Primera lectura
Lectura del libro del Génesis (12,1-4a):
En aquellos días, el Señor dijo a Abrán: «Sal de tu tierra y de la casa de tu padre, hacia la tierra que te mostraré. Haré de ti un gran pueblo, te bendeciré, haré famoso tu nombre, y será una bendición. Bendeciré a los que te bendigan, maldeciré a los que te maldigan. Con tu nombre se bendecirán todas las familias del mundo.» Abrán marchó, como le había dicho el Señor.
Palabra de Dios
Salmo 32, R/. Que tu misericordia, Señor, venga sobre nosotros, como lo esperamos de ti
Segunda lectura
Lectura de la segunda carta del apóstol san Pablo a Timoteo (1,8b-10):
Toma parte en los duros trabajos del Evangelio, según la fuerza de Dios. Él nos salvó y nos llamó a una vida santa, no por nuestros méritos, sino porque, desde tiempo inmemorial, Dios dispuso darnos su gracia, por medio de Jesucristo; y ahora, esa gracia se ha manifestado al aparecer nuestro Salvador Jesucristo, que destruyó la muerte y sacó a la luz la vida inmortal, por medio del Evangelio.
Palabra de Dios
Santo Evangelio según san Mateo (17,1-9):
En aquel tiempo, Jesús tomó consigo a Pedro, a Santiago y a su hermano Juan y se los llevó aparte a una montaña alta. Se transfiguró delante de ellos, y su rostro resplandecía como el sol, y sus vestidos se volvieron blancos como la luz. Y se les aparecieron Moisés y Elías conversando con él. Pedro, entonces, tomó la palabra y dijo a Jesús: «Señor, ¡qué bien se está aquí! Sí quieres, haré tres tiendas: una para ti, otra para Moisés y otra para Elías.» Todavía estaba hablando cuando una nube luminosa los cubrió con su sombra, y una voz desde la nube decía: «Éste es mi Hijo, el amado, mi predilecto. Escuchadlo.» Al oírlo, los discípulos cayeron de bruces, llenos de espanto. Jesús se acercó y, tocándolos, les dijo: «Levantaos, no temáis.» Al alzar los ojos, no vieron a nadie más que a Jesús, solo. Cuando bajaban de la montaña, Jesús les mandó: «No contéis a nadie la visión hasta que el Hijo del hombre resucite de entre los muertos.»
Palabra del Señor
Compartimos:
“Para venir a lo que no sabes
has de ir por donde no sabes.
Para venir a lo que no gustas,
has de ir por donde no gustas.
Para venir a lo que no posees,
has de ir por donde no posees.
Para venir a lo que no eres,
has de ir por donde no eres.”
(San Juan de la Cruz)
Decía el Papa Benedicto que «las cosas finitas pueden dar algo de satisfacción o alegría, pero sólo lo infinito es capaz de llenar el corazón del hombre. En el fondo de la naturaleza de todos hombre se encuentra la irreprimible inquietud que le empuja a la búsqueda de alguna cosa que pueda satisfacer este su anhelo. "Sólo Dios basta". Él solamente sacia el hambre profunda del hombre, quien ha encontrado a Dios, ha encontrado todo y, citando a San Agustín, recordaba que "nuestro corazón está inquieto hasta que no descansa en Ti". Y que Dios, ha venido al mundo para despertar en nosotros la sed de las ‘cosas grandes»..

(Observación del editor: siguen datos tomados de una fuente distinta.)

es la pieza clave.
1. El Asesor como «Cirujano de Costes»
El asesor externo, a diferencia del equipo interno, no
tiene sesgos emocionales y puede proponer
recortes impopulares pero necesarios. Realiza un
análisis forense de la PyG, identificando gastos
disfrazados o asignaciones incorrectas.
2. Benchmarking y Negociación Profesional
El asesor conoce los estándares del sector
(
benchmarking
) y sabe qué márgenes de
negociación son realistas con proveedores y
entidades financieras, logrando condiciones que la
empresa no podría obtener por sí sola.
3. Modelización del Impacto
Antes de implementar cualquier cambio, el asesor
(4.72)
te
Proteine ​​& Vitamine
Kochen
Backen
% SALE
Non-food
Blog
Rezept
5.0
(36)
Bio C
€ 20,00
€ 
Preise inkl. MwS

A Abram (todavía sin la «h» en medio) no lo podemos considerar un “viejo”, a pesar de que contaba noventaytantos años, porque aún le quedan esperanzas, inquietudes, ilusiones, y no se ha rendido, parece que para él no existe el “ya no hay nada que hacer”. Sigue dispuesto a buscar, a moverse, a arriesgarse. Los «síntomas» de que uno es «viejo» (en el peor sentido de la palabra) tienen que ver con «conformarse», aislarse y encerrarse en uno mismo, volverse más cabezota y rechazar lo distinto, ser «alérgico» a las novedades, multiplicar las costumbres fijas y las manías, no querer ya complicarse la vida, vivir del ayer, y que nos dejen tranquilos...
Estas cosas no están necesariamente unidas a la edad, pero es cierto que cuando se van cumpliendo años... se hacen más frecuentes. No fue el caso del Padre de los Creyentes.

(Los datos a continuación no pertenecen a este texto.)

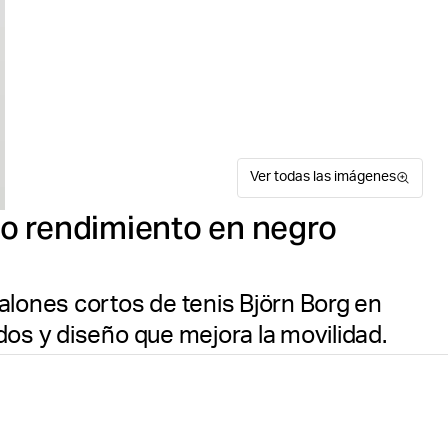
Ver todas las imágenes
lto rendimiento en negro
alones cortos de tenis Björn Borg en
dos y diseño que mejora la movilidad.
Los Björn Borg Ace Racquet
Suitable for sport
Guía de tallas
pádel de 7 pulgadas para h
exterior e interior elástico
un ajuste fácil, bolsillos l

Y Dios le sale al encuentro con una invitación aparentemente descabellada o exagerada: “Sal de tu tierra y de la casa de tu padre”. Es decir: Deja tus costumbres y tradiciones, lo ya conseguido, todo eso de lo que te sientes tan orgulloso, y que te da cierta seguridad, tus raíces y tu tierra, a lo que tanto esfuerzo has dedicado a lo largo de tu vida... porque ya ves que tu corazón no se siente feliz.
¡Uy lo que nos cuestan los cambios, si podemos los evitamos o retrasamos! Cambiar costumbres, opiniones, ideas. Qué fácil comprender a san Agustín cuando rezaba: «concédeme castidad y continencia, pero todavía no, porque tenía yo miedo de que me escuchases demasiado pronto».